Sprats sat down and turned the books over. He had written her name on the fly-leaf of the first volume, and his own underneath it. She glanced at the maps, the engravings, the diagrams, the scientific tables, and a sudden flush came across her face. She looked up at him.

‘I should be proud if I had written a book like this!’ she said. ‘It means—such a lot of—well, of manliness, somehow. Thank you. And it is really published at last?’

‘It is not supposed to be published until next Monday,’ he answered. ‘The reviewers’ copies have gone out to-day, but I insisted on having a copy supplied to me before any one handled another—I wanted you to have the very first.’

‘Why?’ she asked.

‘Because I think you’ll understand it,’ he said; ‘and you’ll read it.’

‘Yes,’ she answered, ‘I shall read it, and I think I shall understand. And now all the lionising will begin.’

Saxonstowe shrugged his shoulders.

‘If the people who really know about these things think I have done well, I shall be satisfied,’ he said. ‘I don’t care a scrap about the reviews in the popular papers—I am looking forward with great anxiety to the criticisms of two or three scientific periodicals.’

‘You were going to run away from the lionising business,’ she said. ‘When are you going?—there is nothing to keep you, now that the book is out.’

Saxonstowe looked at her. He was standing at the edge of the table on which she had placed the two volumes of his book; she was sitting in a low chair at its side. She looked up at him; she saw his face grow very grave.

‘I didn’t think anything would keep me,’ he said, ‘but I find that something is keeping me. It is you.
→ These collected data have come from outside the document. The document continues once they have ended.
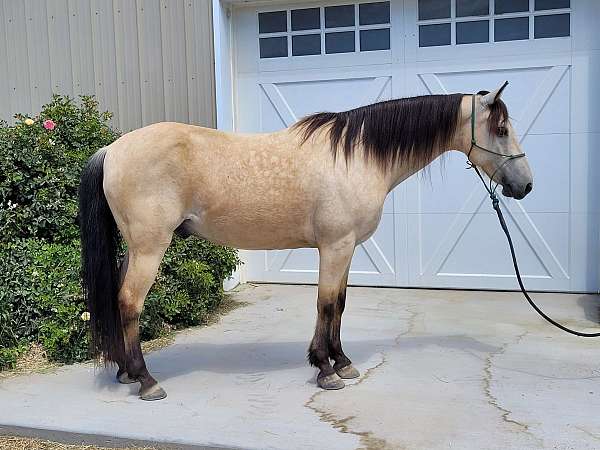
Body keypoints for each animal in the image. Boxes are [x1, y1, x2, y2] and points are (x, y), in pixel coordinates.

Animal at [77, 81, 532, 400]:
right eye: (501, 129)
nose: (525, 185)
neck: (357, 156)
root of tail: (112, 149)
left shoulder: (346, 249)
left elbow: (340, 304)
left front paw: (342, 362)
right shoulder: (335, 246)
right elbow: (326, 304)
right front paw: (326, 370)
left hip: (135, 248)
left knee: (118, 298)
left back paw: (124, 371)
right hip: (151, 248)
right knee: (130, 302)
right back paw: (146, 380)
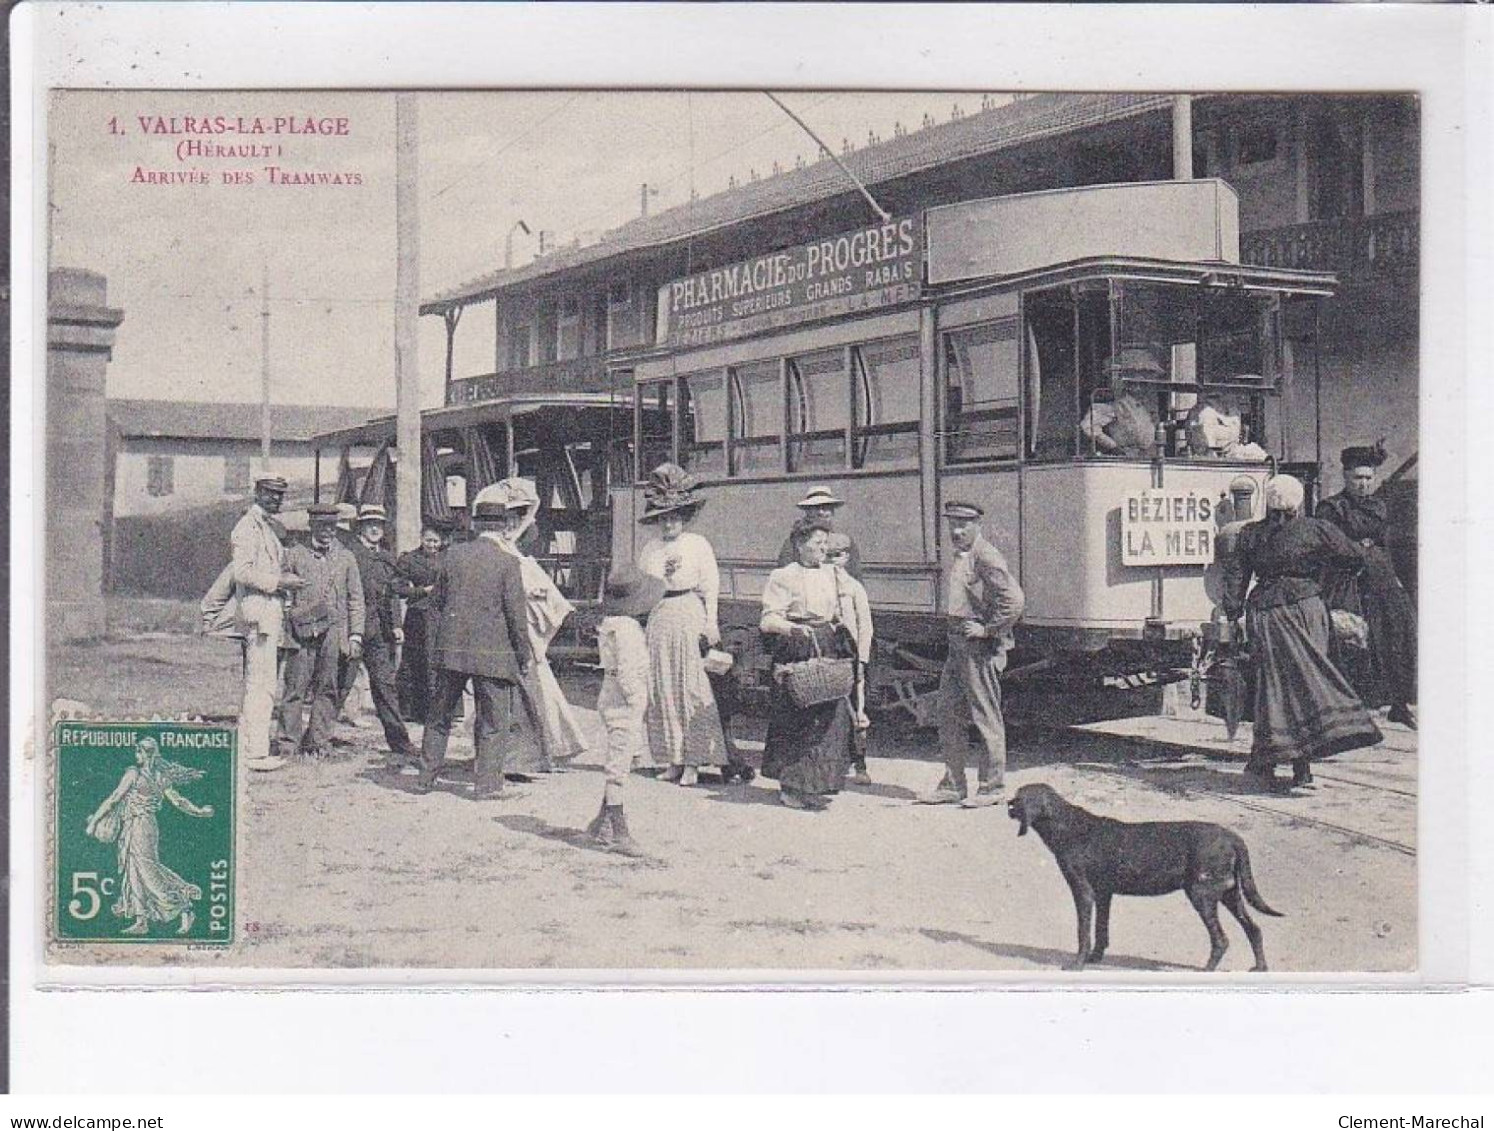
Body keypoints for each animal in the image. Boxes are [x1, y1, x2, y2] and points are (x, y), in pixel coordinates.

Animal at [1009, 776, 1278, 968]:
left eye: (1019, 800)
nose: (1007, 806)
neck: (1070, 827)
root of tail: (1233, 837)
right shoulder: (1104, 894)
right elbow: (1101, 931)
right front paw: (1095, 958)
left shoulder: (1083, 892)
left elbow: (1083, 933)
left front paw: (1077, 964)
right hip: (1229, 894)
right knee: (1254, 930)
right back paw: (1260, 967)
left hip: (1202, 896)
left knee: (1221, 940)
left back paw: (1208, 970)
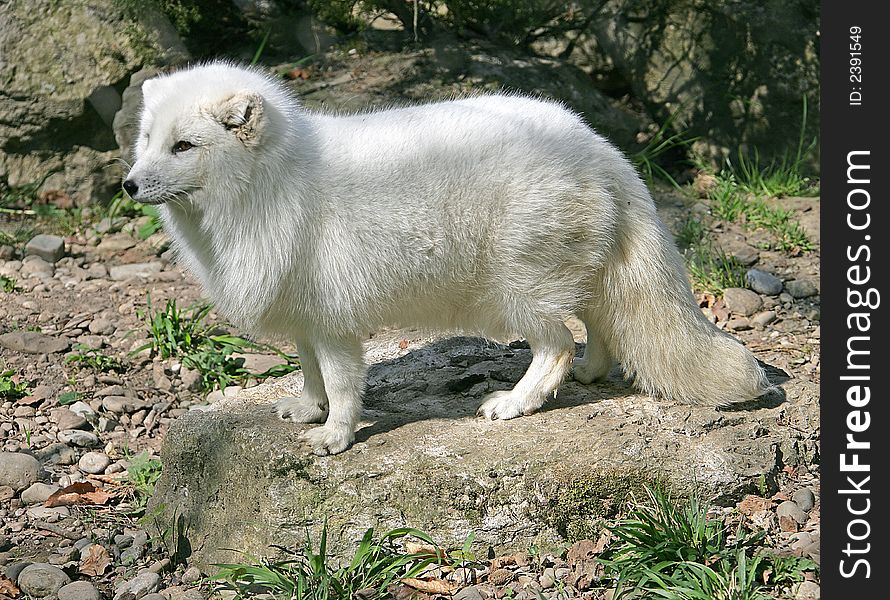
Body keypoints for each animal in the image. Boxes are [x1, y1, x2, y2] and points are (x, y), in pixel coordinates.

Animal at [123, 62, 772, 454]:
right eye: (148, 140)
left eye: (184, 146)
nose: (128, 185)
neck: (274, 184)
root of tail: (600, 146)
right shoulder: (306, 315)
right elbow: (310, 373)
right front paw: (309, 410)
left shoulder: (334, 320)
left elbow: (342, 382)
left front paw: (336, 435)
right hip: (571, 273)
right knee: (596, 323)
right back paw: (592, 372)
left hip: (518, 289)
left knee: (557, 343)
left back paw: (517, 402)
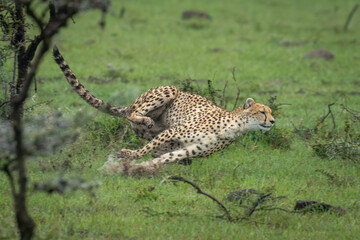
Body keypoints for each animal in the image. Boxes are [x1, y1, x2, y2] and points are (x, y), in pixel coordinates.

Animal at [52, 46, 276, 174]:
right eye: (263, 112)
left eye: (271, 112)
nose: (273, 121)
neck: (235, 127)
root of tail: (130, 104)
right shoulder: (172, 131)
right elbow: (144, 150)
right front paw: (128, 155)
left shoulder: (189, 148)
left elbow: (165, 158)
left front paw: (141, 167)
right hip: (168, 91)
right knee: (136, 115)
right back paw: (144, 119)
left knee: (158, 149)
Do you know that I love you?’

The colour rose in her cheeks, and her eyes left his for an instant; then she faced him.

‘I did not know it until just now,’ she answered, laying her hand on one of the volumes at her side. ‘I knew it then, because you wished me to have the first-fruits of your labour. I was wondering about it—as we talked.’

‘Well?’ he said.

‘Will you let me be perfectly frank with you?’ she said. ‘Are you sure about yourself in this?’
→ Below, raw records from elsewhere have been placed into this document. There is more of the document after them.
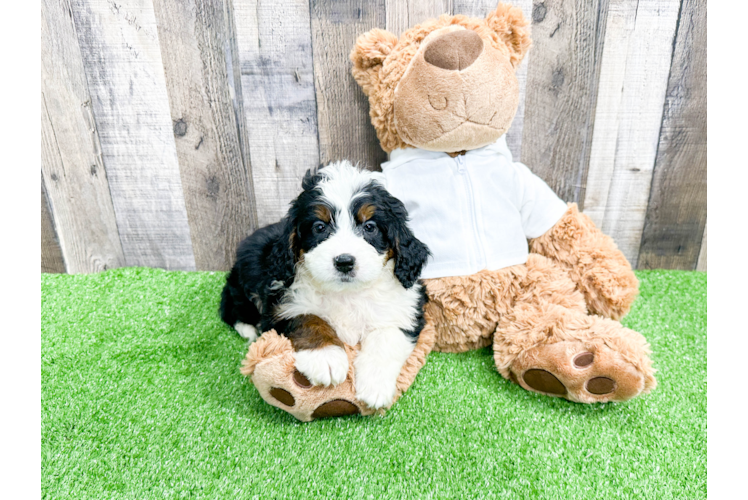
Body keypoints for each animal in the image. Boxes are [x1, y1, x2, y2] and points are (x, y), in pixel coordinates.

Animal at [219, 162, 430, 408]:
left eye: (370, 227)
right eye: (320, 227)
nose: (344, 262)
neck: (347, 293)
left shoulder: (406, 308)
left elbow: (387, 336)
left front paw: (375, 384)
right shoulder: (282, 303)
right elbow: (309, 319)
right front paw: (325, 357)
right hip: (246, 277)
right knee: (231, 306)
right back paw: (249, 329)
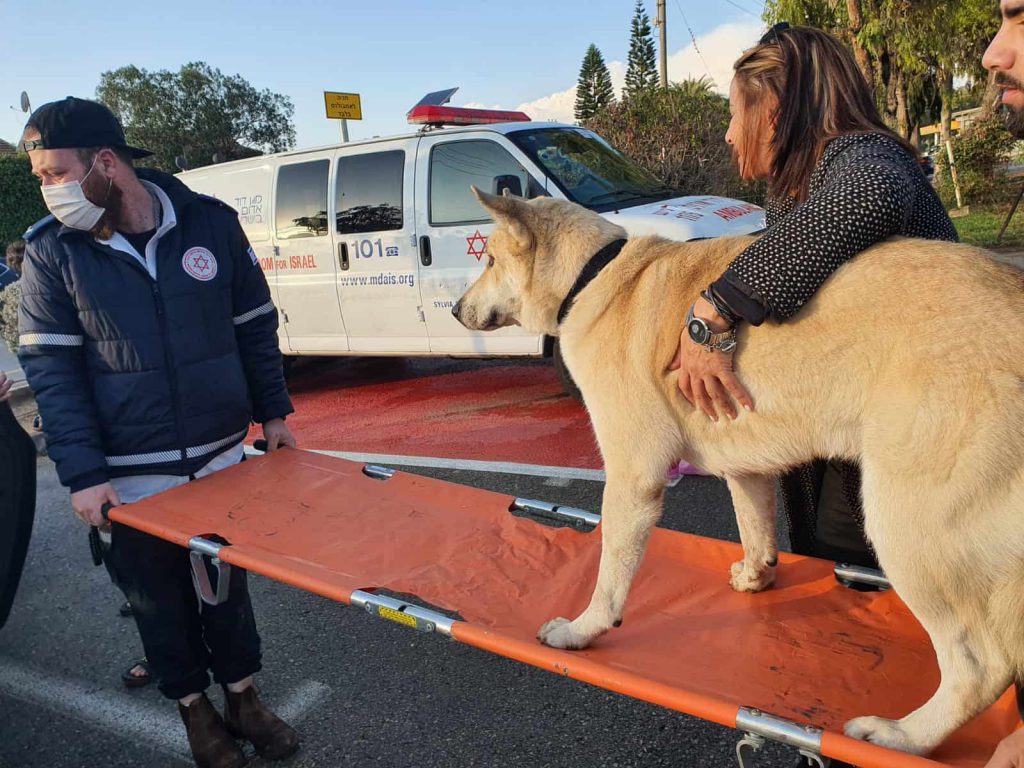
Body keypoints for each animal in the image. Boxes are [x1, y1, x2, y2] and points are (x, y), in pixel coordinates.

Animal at [454, 188, 1024, 757]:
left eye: (489, 261)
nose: (456, 310)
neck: (593, 275)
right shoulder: (746, 464)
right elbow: (755, 528)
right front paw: (757, 576)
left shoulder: (633, 477)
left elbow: (610, 571)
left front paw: (584, 630)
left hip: (903, 525)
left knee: (981, 667)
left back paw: (903, 736)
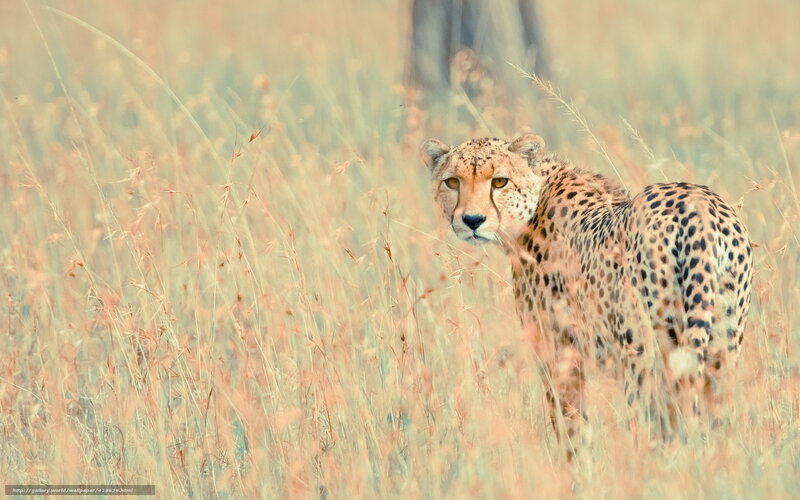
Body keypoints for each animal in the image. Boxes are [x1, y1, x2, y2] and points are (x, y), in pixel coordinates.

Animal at [421, 134, 753, 455]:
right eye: (452, 182)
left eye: (500, 181)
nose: (472, 220)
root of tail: (698, 205)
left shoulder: (560, 354)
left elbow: (569, 427)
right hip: (722, 344)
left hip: (643, 350)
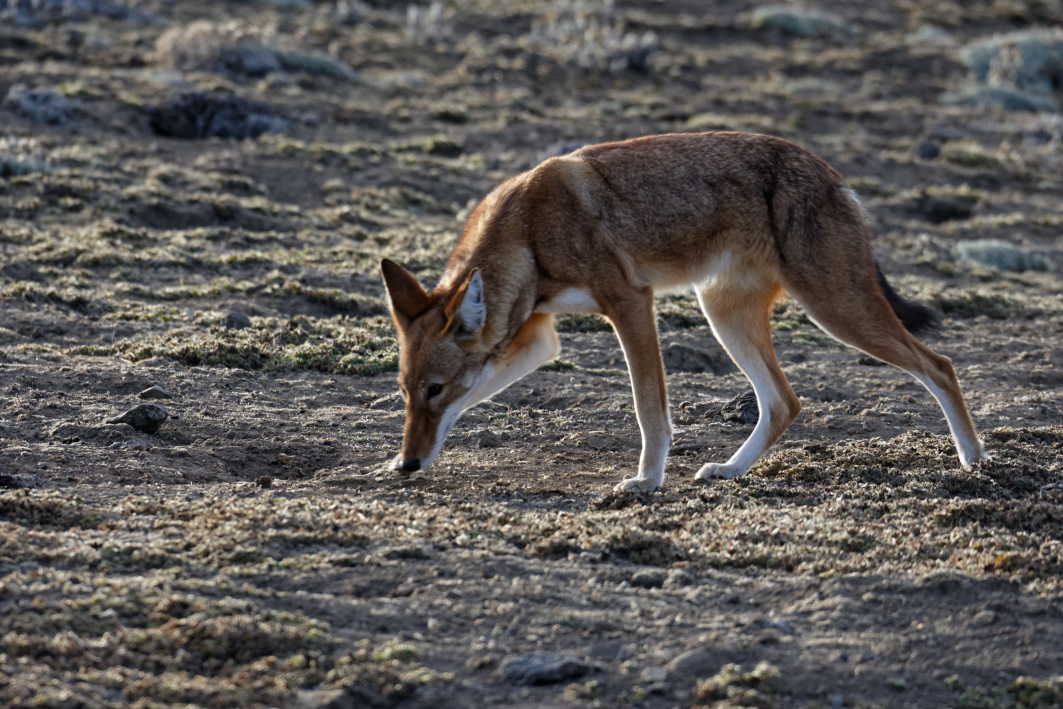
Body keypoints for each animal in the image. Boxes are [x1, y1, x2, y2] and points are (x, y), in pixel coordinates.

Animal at [380, 132, 987, 491]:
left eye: (434, 389)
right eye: (408, 392)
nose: (408, 465)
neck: (528, 230)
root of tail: (834, 174)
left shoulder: (630, 303)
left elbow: (649, 408)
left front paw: (647, 481)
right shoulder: (538, 336)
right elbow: (478, 396)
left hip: (836, 311)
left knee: (940, 366)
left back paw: (975, 461)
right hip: (724, 314)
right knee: (784, 403)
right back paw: (730, 470)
‘I am sure,’ he answered. ‘I love you, and I shall never love any other woman. Don’t think that I say that in the way in which I dare say it’s been said a million times—I mean it.’
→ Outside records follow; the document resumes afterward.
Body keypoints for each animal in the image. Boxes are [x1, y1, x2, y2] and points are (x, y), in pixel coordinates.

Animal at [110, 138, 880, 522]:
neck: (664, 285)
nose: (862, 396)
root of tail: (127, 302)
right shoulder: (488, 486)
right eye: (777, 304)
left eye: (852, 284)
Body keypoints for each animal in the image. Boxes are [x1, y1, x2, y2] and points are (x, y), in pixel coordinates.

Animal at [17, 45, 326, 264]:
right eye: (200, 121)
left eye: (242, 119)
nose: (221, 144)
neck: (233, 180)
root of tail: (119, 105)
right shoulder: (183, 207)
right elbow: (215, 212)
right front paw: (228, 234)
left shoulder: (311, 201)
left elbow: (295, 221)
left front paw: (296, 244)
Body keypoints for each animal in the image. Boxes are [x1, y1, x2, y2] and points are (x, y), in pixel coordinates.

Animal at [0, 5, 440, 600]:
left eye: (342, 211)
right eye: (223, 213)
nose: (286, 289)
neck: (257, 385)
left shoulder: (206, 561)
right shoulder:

‘Yes,’ she said; ‘I understand. You wouldn’t say anything that you didn’t mean. And I am going to be equally truthful with you. I don’t think it’s wrong of me to tell you that I have a feeling for you which I have not, and never had, for any other man that I have known. I could depend on you—I could go to you for help and advice, and I should rely on your strength. I have felt that since we met, as man and woman, a few weeks ago.’

‘Then——’ he began.

‘Stop a bit,’ she said, ‘let me finish. I want to be brutally plain-spoken—it’s really best to be so. I want you to know me as I am. I have loved Lucian Damerel ever since he and I were boy and girl. It is, perhaps, a curious love—you might say that there is very much more of a mother’s, or a sister’s, love in it than a wife’s. Well, I don’t know. I do know that it nearly broke my heart when I heard of his marriage to Haidee. I cannot tell—I have never been able to tell—in what exact way it was that I wanted him, but I did not want her to have him. Perhaps all that, or most of that, feeling has gone. I have tried hard, by working for others, to put all thought of another woman’s husband out of my mind. But the thought of Lucian is still there—it may, perhaps, always be there. While it is—even in the least, the very least degree—you understand, do you not?’ she said, with a sudden note of eager appeal breaking into her voice.

‘Yes,’ he answered, ‘I understand.’

She rose to her feet and held out her hand to him.

‘Then don’t let us try to put into words what we can feel much better,’ she said, smiling. ‘We are friends—always. And you are going away.’

The children found out that for some time at any rate there would be no more visits from the Lord. But the toys and the books, the fruit and flowers, came as regularly as ever, and the Lord was not forgotten.